He asked me to sit on his face, but i didnt, for 2 reasons, one, i had just pooped like 20 mins before sex, and two, this could be my future husband. so i skipped on sitting.
You all can go fuck yourselves. As far as I'm concerned, don't come back to karaoke.
He wrote my name on his dick, took a picture and then said "this has your name written all over it!"
I just saw a girl walking up the hill with a little red wagon full of booze... I want to be in her study group.
You have permanently scared my back with your nails. I would like to congratulate you on a job well done.
Just beat 2 Norwegian women in beer pong. Never been so proud to be an American.
If I get laid, we are framing that mattress and hanging it on the wall as the place we both lost our virginities.
I'm going out with a guy whose nickname is Shark Week cause he'll eat anyone.
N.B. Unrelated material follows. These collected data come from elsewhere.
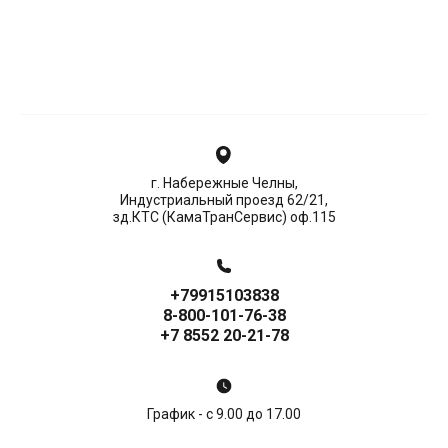
г. Набережные Челны,
Индустриальный проезд 62/21,
зд.КТС (КамаТранСервис) оф.115
+79915103838
8-800-101-76-38
+7 8552 20-21-78
График - с 9.00 до 17.00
I'm very excited.
Eating cold pizza and drinking a beer for breakfast while standing in a hotel window naked is how I say hello September...
I threw up for like 20 hours. Im gonna be the DD for the next 5 years.
Why must everything this weekend have to do with something going into or coming out of my vagina?
Do you remember trying to make pizzas with the domino workers last night...while trying to speak their language with them.. spanish?
I'm like 89% sure I could get him to buy me a car in exchange for a half-assed handy.
Well, he kept asking me if I was going to murder him once we got upstairs. It sort of killed the mood.
Word. I want it involving like... sing-a-longs and sniffing glue.